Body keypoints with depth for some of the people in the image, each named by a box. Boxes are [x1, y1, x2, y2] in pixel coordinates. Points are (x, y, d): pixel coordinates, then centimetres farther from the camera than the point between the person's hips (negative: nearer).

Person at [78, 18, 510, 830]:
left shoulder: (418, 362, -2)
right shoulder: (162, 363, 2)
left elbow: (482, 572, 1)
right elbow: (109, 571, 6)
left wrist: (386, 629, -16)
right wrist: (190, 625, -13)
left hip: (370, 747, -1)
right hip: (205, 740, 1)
====================
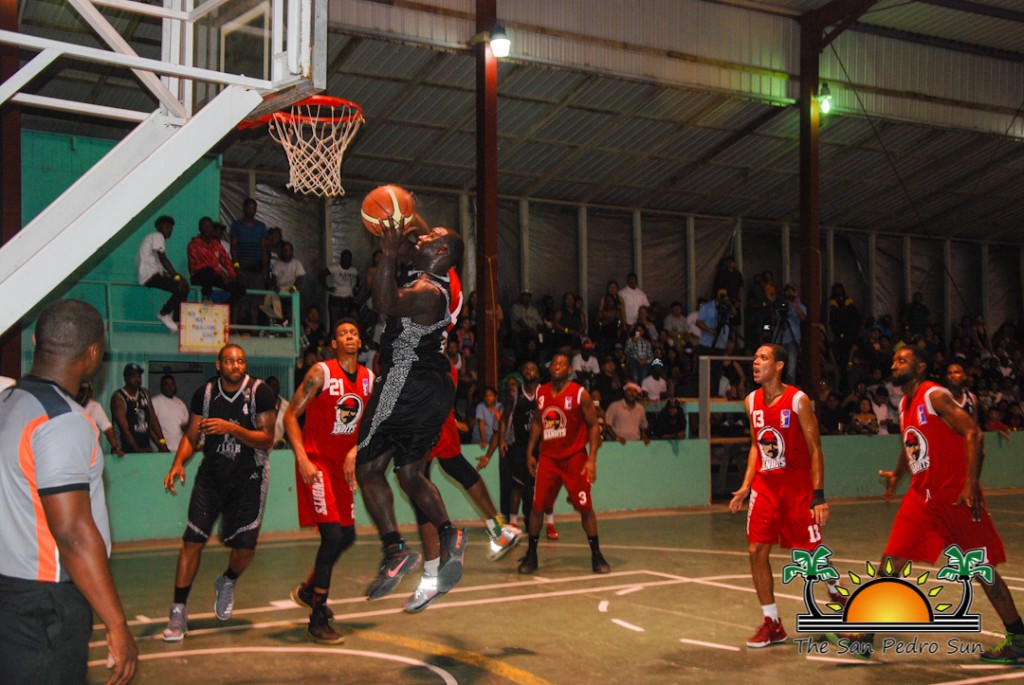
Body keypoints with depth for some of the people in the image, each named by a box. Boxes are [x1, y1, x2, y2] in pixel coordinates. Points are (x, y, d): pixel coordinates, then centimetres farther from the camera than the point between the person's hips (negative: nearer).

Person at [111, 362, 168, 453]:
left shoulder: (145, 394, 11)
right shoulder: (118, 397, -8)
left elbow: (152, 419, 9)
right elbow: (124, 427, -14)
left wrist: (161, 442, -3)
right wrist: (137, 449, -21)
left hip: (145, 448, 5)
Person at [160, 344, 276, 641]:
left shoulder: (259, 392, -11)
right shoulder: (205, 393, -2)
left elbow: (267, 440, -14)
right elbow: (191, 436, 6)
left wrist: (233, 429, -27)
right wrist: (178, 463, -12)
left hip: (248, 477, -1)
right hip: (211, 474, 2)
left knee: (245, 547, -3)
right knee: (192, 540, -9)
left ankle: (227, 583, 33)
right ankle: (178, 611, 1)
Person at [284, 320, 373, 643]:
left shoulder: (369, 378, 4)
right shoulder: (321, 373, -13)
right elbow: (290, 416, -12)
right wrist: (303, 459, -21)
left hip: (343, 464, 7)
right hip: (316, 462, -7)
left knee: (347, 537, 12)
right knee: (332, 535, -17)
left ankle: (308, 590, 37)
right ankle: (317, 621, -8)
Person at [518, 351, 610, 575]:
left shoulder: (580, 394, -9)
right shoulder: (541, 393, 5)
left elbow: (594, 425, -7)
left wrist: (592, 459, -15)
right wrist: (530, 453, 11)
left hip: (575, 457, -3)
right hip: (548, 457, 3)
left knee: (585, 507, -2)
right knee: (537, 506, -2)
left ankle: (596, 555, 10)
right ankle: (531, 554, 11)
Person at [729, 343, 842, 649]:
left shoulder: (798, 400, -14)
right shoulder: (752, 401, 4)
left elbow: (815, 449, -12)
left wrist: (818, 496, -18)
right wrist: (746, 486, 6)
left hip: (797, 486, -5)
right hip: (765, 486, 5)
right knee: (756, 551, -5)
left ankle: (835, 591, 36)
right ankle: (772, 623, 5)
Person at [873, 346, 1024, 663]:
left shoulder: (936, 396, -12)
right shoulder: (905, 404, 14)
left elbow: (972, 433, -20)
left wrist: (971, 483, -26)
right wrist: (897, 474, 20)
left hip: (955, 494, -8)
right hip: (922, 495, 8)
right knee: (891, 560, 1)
====================
* [Directions for this task] Rewrite the stretch of the listing from the line containing "right knee: (537, 506, -2)" through the line containing "right hip: (922, 495, 8)", replacing "wrist" with "hand" and leaving everything else unchanged.

* [Problem solution]
right knee: (537, 506, -2)
left ankle: (596, 555, 10)
right ankle: (531, 554, 11)
Person at [729, 343, 842, 649]:
left shoulder: (798, 400, -14)
right shoulder: (752, 401, 4)
left elbow: (815, 449, -12)
left hand: (818, 496, -18)
right hand: (746, 486, 6)
left hip: (797, 486, -5)
right hip: (765, 486, 5)
right knee: (756, 551, -5)
left ankle: (835, 591, 36)
right ankle: (772, 623, 5)
Person at [873, 346, 1024, 663]:
left shoulder: (936, 396, -12)
right shoulder: (905, 404, 14)
left elbow: (972, 433, -20)
left hand: (971, 483, -26)
right hand: (897, 474, 20)
left hip: (955, 494, -8)
right hip: (922, 495, 8)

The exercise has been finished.